Tuesday evening, in a rather inexplicable move given that we're only a week and a half away from spring break, our school's headmaster declared Wednesday a free day. It wasn't, however, entirely free for me. Besides have a rehearsal with one of my singing groups and an abbreviated-and-optional tennis practice, I had a meeting with the headmaster.
These meetings are always rather unnerving, because he has a tendency to send you an e-mail that says "Please schedule a meeting time through my secretary" with no explanation as to why you are meeting. This time, however, I asked for the meeting, so I knew perfectly well what was on the agenda while he had no idea. In fact, when the meeting was finished he said "I was afraid you were meeting to tell me that you weren't coming back next year." Ah, the pleasure of turning the tables.
In fact, I was meeting with him to discuss several proposals for my department and programs, as well as one thing for myself (clarification of my duties). I was gratified to find that he liked all of my ideas and also said several nice things about the job that I'm doing. It made me happy. In fact, a little voice inside my head said, perhaps too happy....

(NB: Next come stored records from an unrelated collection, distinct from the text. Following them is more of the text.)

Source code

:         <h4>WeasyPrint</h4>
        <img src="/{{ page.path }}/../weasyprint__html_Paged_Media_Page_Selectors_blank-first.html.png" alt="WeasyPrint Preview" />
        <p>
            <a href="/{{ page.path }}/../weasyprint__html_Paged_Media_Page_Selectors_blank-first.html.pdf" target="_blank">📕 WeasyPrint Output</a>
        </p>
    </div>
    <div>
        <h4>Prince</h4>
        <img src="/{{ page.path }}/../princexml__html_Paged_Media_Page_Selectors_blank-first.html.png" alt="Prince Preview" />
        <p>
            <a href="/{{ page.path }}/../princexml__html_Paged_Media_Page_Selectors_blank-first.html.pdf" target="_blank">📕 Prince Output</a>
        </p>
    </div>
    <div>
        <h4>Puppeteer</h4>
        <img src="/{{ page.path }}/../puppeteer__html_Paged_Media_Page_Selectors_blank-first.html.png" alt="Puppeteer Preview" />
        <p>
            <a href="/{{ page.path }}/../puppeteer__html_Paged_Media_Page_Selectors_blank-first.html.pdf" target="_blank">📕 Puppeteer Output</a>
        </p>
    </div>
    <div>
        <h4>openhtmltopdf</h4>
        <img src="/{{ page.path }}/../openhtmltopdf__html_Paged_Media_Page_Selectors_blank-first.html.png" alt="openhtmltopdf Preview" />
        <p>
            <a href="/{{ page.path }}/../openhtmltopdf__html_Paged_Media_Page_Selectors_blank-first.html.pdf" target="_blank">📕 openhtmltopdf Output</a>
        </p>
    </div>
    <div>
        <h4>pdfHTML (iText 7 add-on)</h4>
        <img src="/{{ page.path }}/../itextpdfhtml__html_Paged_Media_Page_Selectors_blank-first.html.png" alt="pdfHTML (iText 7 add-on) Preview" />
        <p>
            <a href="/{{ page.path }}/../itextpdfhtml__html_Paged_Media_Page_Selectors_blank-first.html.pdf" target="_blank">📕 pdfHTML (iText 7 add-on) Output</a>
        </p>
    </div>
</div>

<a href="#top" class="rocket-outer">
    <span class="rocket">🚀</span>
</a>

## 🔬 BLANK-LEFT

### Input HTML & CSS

You see, a couple days ago, I happened to go and re-read a speech I'd come across a few years ago, given by John Taylor Gatto, called "Why Schools Don't Educate." Not only relevent reading for a teacher, but very challenging, in the sense that it demands a rethinking of what we're doing, how, and why. This was Gatto's acceptance speech in 1990 when he won the New York City Teacher of the Year award, which might not be the source or forum for such a sweeping critique as one might expect, but there it is. (note also that Intern has blogged about this article recently: check out his essay on school as a socializer)
I could probably write several entries just commenting on various aspects of this speech, but the point I was thinking of in this instance was his criticism that schools make students dependent. They set up an environment where the student relies on authority figures to tell them if they're right or wrong, good or bad. It's a pattern for the conformity that's expected in the rest of our lives, where we look to politicians, scientists, religious leaders--a long parade of authority figures--to sort the world out for us, to guide us, to save us, rather than being independent and self-reliant, free-thinking and self-actuated. As a perennial "good student," I had a lot of practice in "getting the right answer" and a lot of reinforcement from authority figures subtly reinforcing the idea that pleasing authorities was the key to everything. Even the little acts of rebellion in high school when I got away with behavior that other students couldn't have probably just reinforced this because I knew on some level that there was a reason that I could get away with these acts of non-conformity, and that was because I pleased the teachers with my academic performance.
So with this essay fresh in my mind, my pleasure from the approval of my boss was tempered by that doubt: how much should it really matter to me whether he approves or not? Shouldn't the reward for good behavior be primarily from within? And yet, there it was... and for that matter, our social world, for better or worse, is organized around heirarchies and our success, at least at work, but also in many other places, does depend on how we're perceived by those who have authority over us. I'm at least fortunate that one of the ways to please my employer--and, I think increasingly, more and more employers--is to be thinking independently, to be generating new ideas and approaches, to rethink the old rather than simply maintaining the status quo. Yet, of course, that only goes so far within such a hierarchy, always there's a certain amount of conformity demanded, even if that conformity is to some form of independent thinking. In as much as that makes any sense at all...
Thoughts? Hope you're all doing well!